In People v. Anderson, cited in the Marich case a capsule containing 5 milligrams residue of heroin was found in the pocket of defendant. In concluding its discussion the California Court said:

"In the instant case there is no evidence to support defense counsel's statement that `it would be impractical, if not impossible, to make any real use of the five milligrams or less involved in this case.' Also, there were other elements which the jury could consider while giving significance to the small quantity involved. The cases hold that the statute does not require the possession of any specific quantity of narcotics."
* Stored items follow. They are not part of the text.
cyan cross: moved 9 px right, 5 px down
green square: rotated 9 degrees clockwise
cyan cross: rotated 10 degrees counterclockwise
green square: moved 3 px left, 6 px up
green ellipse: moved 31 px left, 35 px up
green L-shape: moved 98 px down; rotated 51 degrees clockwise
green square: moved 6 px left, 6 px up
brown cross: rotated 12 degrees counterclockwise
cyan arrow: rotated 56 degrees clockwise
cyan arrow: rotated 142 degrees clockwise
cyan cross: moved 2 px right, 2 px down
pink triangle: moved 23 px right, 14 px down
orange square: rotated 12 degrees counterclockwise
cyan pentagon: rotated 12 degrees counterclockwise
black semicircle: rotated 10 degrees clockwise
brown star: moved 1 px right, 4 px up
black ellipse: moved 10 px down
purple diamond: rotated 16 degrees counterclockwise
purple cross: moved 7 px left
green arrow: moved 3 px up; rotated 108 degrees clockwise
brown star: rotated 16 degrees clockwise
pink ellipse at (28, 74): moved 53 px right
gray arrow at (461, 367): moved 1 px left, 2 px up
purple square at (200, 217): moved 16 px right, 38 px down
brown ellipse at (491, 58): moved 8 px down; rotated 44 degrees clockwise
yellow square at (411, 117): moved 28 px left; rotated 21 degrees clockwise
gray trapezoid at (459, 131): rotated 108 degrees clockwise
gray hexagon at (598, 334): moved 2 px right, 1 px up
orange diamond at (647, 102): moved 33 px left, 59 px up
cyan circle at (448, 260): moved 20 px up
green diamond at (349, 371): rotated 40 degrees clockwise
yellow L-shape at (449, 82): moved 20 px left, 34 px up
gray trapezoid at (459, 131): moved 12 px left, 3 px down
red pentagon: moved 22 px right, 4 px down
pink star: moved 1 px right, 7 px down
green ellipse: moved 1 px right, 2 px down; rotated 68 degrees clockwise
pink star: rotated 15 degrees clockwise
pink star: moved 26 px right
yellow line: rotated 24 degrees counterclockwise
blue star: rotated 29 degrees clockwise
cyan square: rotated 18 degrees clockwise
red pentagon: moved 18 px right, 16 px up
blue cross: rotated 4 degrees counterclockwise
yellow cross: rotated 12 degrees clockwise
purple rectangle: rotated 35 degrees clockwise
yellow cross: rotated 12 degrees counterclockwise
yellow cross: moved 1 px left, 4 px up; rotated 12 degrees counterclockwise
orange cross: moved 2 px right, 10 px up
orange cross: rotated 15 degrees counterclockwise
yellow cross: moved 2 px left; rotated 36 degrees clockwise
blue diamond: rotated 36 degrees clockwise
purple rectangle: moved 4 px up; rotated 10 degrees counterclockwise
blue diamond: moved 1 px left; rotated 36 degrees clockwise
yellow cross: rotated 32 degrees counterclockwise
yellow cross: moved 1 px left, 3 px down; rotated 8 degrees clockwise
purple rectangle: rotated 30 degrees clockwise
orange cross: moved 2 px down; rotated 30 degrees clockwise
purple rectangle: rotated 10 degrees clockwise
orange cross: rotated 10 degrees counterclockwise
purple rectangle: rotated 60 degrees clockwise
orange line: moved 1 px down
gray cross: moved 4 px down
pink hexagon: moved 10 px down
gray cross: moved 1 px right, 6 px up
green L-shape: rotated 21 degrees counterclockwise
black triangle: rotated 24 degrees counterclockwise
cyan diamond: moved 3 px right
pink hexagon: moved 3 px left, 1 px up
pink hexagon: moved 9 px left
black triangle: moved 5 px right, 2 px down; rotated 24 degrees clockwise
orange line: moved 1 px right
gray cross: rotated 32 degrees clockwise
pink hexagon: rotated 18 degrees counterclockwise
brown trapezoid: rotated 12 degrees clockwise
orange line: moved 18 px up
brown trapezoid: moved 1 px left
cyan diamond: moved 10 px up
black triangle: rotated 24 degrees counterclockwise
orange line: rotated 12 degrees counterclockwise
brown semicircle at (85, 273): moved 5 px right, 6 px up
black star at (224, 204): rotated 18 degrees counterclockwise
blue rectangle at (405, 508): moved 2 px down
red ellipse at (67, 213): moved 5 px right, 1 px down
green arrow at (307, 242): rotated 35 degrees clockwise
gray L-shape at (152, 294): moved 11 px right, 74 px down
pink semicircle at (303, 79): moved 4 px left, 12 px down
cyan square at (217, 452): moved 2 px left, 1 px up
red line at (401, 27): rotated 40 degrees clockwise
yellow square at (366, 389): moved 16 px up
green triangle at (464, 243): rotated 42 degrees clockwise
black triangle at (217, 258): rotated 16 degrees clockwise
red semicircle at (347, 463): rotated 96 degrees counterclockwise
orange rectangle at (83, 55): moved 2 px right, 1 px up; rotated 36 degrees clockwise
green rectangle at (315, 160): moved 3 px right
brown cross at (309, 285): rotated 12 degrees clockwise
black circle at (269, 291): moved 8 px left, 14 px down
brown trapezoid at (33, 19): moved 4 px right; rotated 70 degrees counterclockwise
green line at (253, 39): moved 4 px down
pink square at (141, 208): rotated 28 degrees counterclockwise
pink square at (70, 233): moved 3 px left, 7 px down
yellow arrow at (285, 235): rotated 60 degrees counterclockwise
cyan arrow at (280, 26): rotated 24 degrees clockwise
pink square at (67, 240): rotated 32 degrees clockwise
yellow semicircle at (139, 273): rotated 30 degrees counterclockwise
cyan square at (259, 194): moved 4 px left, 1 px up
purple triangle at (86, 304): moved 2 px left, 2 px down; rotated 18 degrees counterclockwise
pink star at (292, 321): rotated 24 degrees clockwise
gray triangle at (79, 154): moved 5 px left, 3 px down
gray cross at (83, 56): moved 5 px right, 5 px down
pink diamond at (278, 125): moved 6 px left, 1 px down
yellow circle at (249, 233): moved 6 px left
In People v. Hyden, 118 Cal. App. 2d 744, 258 P.2d 1018, the trial court dismissed an information charging possession of morphine because, as a matter of law, 2 milligrams of morphine would be an insufficient amount to support a conviction for unlawful *120 possession. On appeal this was reversed, the court saying:

"Whether or not that quantity was sufficient not only required evidence, but was a matter of defense. * * * It was error to hold, as a matter of law, that the amount of morphine found, standing alone, was conclusive. The evidence on both sides should have been received, after which it could have been determined whether or not it was sufficient to sustain a conviction."

The Texas cases of Greer v. State and Pelham v. State, supra, are heavily relied on by appellant but we do not feel that they significantly contradict the line of cases which hold that no specific amount is required under the statutes. They are simply authority for the proposition that there must be an amount of narcotic drug sufficient to be used by an accused. As the Pelham case stated:

"* * * we have concluded that the reasonable construction and interpretation to be applied here is that the legislature intended that to constitute the unlawful act of possessing marijuana there must be possessed an amount sufficient to be applied to the use commonly made thereof."

We believe the correct rule to be applied under a statute such as ours is that where the amount of a narcotic is so small as to require a chemical analysis to detect its presence, the quantity is sufficient if useable under the known practices of narcotic addicts. We hold that only in those cases where the amount is incapable of being put to any effective use will the evidence be insufficient to support a conviction.

A review of the record of the case now before us reveals that the conclusions here reached were applied by the trial court for it correctly instructed the jury:

"You are instructed that the elements of the crime charged, to-wit, unlawful possession of narcotics are these: One, the person charged must have been in possession of a substance; two, the substance must have been a narcotic drug; three, the substance must have been in such quantity and quality to be susceptible of use as a narcotic; four, the possessor must have knowledge of the possession of such substance * * *. "If you believe from the evidence beyond a reasonable doubt that the defendant possessed a narcotic drug known as heroin, then you are instructed the weight or amount of the drug is immaterial so long as you find that there was a sufficient amount of such drug as to be useable as a narcotic." (Emphasis supplied)

*121 The judgment of the court below is affirmed.

BERNSTEIN, C.J., UDALL, V.C.J., and JENNINGS and LOCKWOOD, JJ., concur.